# Can I do this transformation?

1. May 31, 2012

### S_David

Hello,

Suppose that X1,...,XN are i.i.d. exponentially distributed random variables. Now assume that:

$$\mathcal{X}=\sum_n\frac{1}{1+a\,X_n}$$

I need to find the CDF of X. I did the following:

1- Find the the CDF of Xi.
2- Find the CDF of 1+a X_i.
3- Find the CDF and PDF of 1/(1+a Xi).
4- The MGF of X is the product of the MGFs of the individual MGFs.
5- Take the inverse laplace transform of the total MGF divided by the Laplace variable s.

Are these steps valid?

Thanks

2. May 31, 2012

### chiro

Hey S_David.

I'm assuming you found the characteristic function for the last step:

http://en.wikipedia.org/wiki/Characteristic_function_(probability_theory)

I don't think you can from MGF to distribution, but you can definitely go from characteristic function to distribution function as those two are bijective and this is based on the fourier transform not the laplace transform. For continuous variables, this has to be used to go from characteristic function (which is a kind of analogue of MGF) to final distribution given sums of distributions of continuous functions that are independent (not necessarily identically distributed though).

So my advice would be to use the characteristic function (CF) to get the CF for each distribution in the sum, then multiply these to get the CF for the sum of n variables, take the inversion formula to calculate the CDF and use that to get the PDF.

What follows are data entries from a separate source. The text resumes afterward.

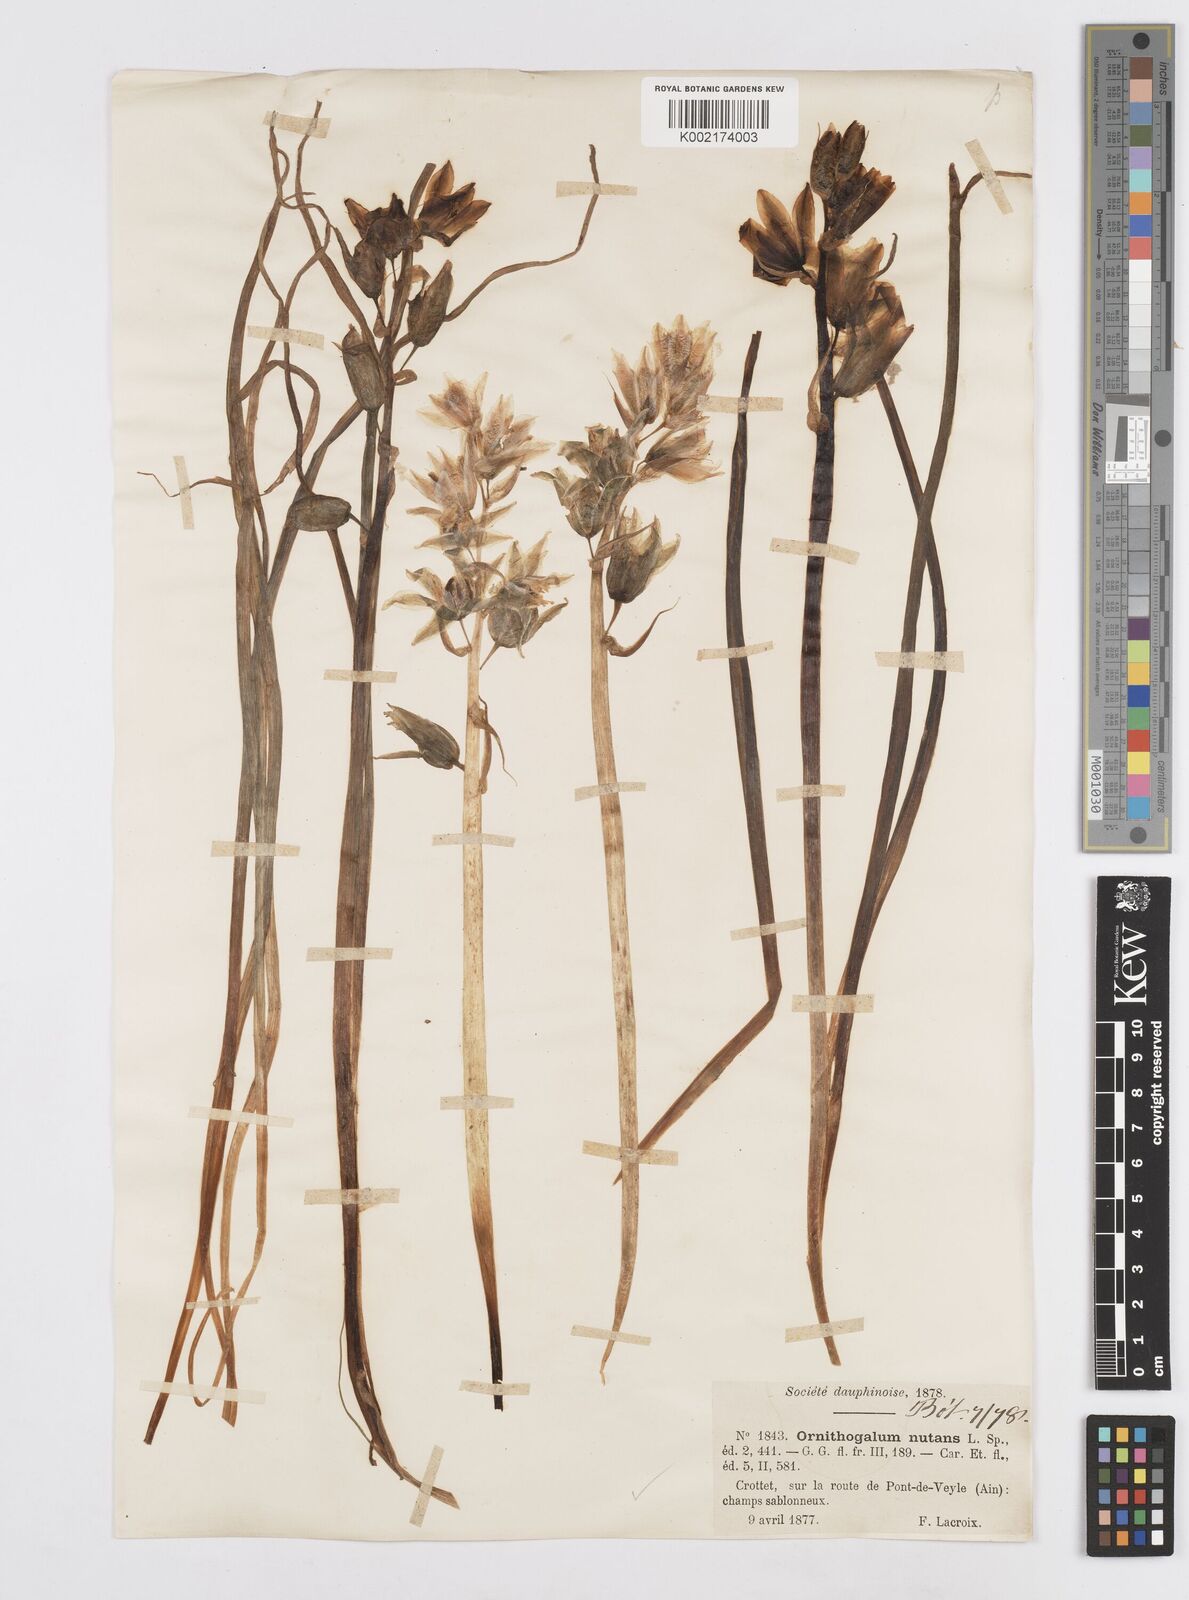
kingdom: Plantae
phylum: Tracheophyta
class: Liliopsida
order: Asparagales
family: Asparagaceae
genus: Ornithogalum
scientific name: Ornithogalum nutans
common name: Drooping star-of-bethlehem
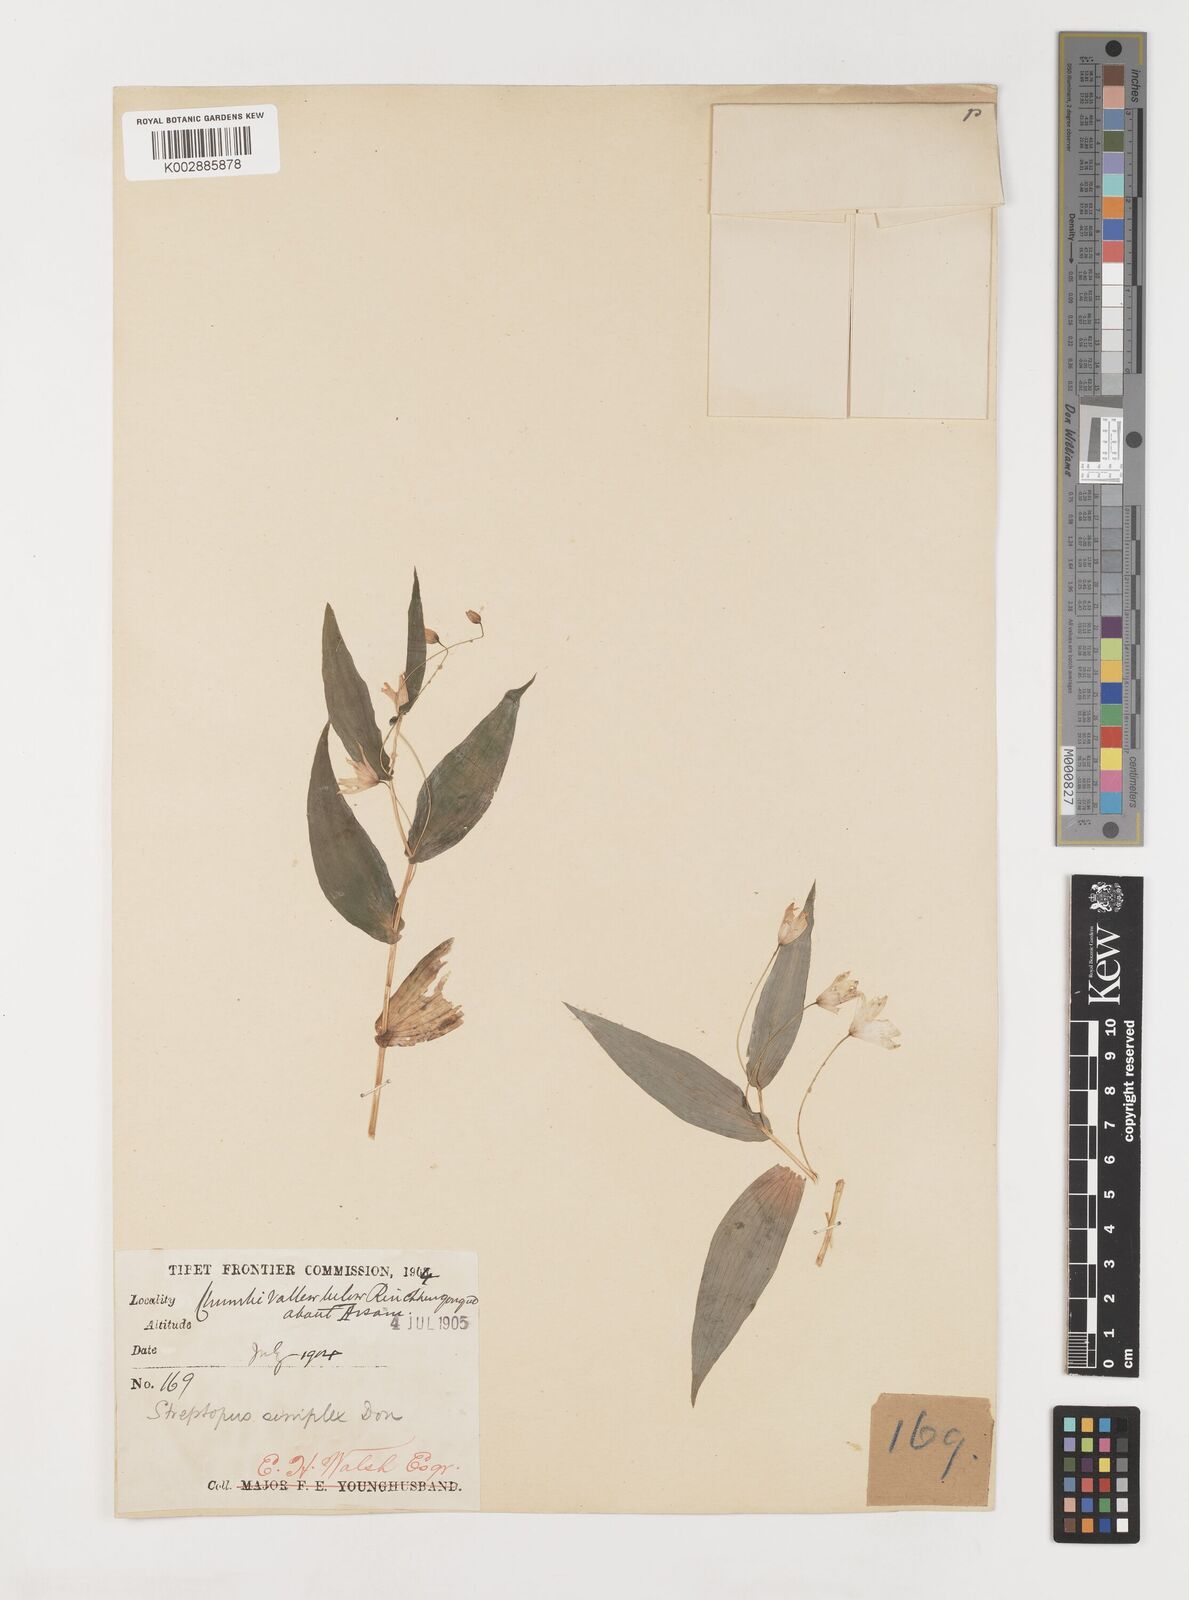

Because they are continuously distributed, this is what you will need to do. For discrete distributions you use what are called Probability Generating Functions, but for continuous again, use the characteristic function.

3. May 31, 2012

### S_David

Ok, thanks. What I am concerned about is the steps, because I read in a paper that the argument in the sum is "intractable", and I was wondering why?

The MGF is defined as:

$$\mathcal{M}_X(s)=\mathbf{E}[e^{-sX}]=\int_0^{\infty}e^{-sX}f_X(x)\,dx$$

which shows a relationship between the PDF and the MGF from which we can infer the relationship between MGF and CDF. It has been done in communication literature many times.

Thanks again

4. May 31, 2012

### chiro

I see how that will work for this particular case (since the exponential is only defined over the positive real part), and since this is the definition of a Laplace transform, the inversion will correspond to getting the pdf. In general though, if the domain is not like this then you will need to use the characteristic function.

In terms of the intractable nature, this will depend on what the output is: If it ends up being too complicated then you might want to resort to something like a simulation based approach (like Monte-Carlo). If you simulate enough, you can get a distribution with enough accuracy so that you will have a numerical description by dividing your output distribution into bins that are 'small enough' that correspond with your desired accuracy.

The evaluation of probabilities will then be based on numerical integration that corresponds with your chosen bin size. The simulation might take say a day to run, but the results would be as accurate as you want to make them.

Because of the nature of your work, I think that you are best to do it analytically and see what you get because at least that way you a) have a reference for what should be the PDF and b) if you decide to use simulation to get your final distribution, then you can check this simulation and the generated PDF vs the analytic solution and if both agree then that will give you some confidence that things are OK (not a gaurantee but a good way to check).

5. May 31, 2012

### S_David

Of course if analytical solution can be found it is better, but in my case this is almost impossible. So, I just need to see the output curve, without focusing too much on the CDF itself.

I am doing the inverse Laplace transform numerically. Again, this is not my problem for now at least, I just wanted to know if my steps are correct or not, because when I plotted the output I got some results greater than one, which does not make sense, because it is a probability. So, I am trying to locate my logical error.

Thanks

6. May 31, 2012

### chiro

I would check each step that you have listed numerically just to be sure that each step is a valid probability distribution, instead of just checking the last step.

From there you can narrow down this problem specifically and see what is going wrong.

Also I recommend you simulate random variables to make sure that the analytic solution provides a good match for a good simulated version that you get. You could use something like R for this and it wouldn't take much in terms of the coding.

Simulation is always good for this kind of error checking and I recommend you use it, especially in a serious application like engineering even if it is to double check your work (this is what often happens anyway).

7. Jun 1, 2012

### S_David

OK, I think I found my mistake. The argument of the exponential distribution is greater than or equal zero, and I did not take this into account when I tried to get the results. I understand now why it is said that the above formula is intractable for all arguments.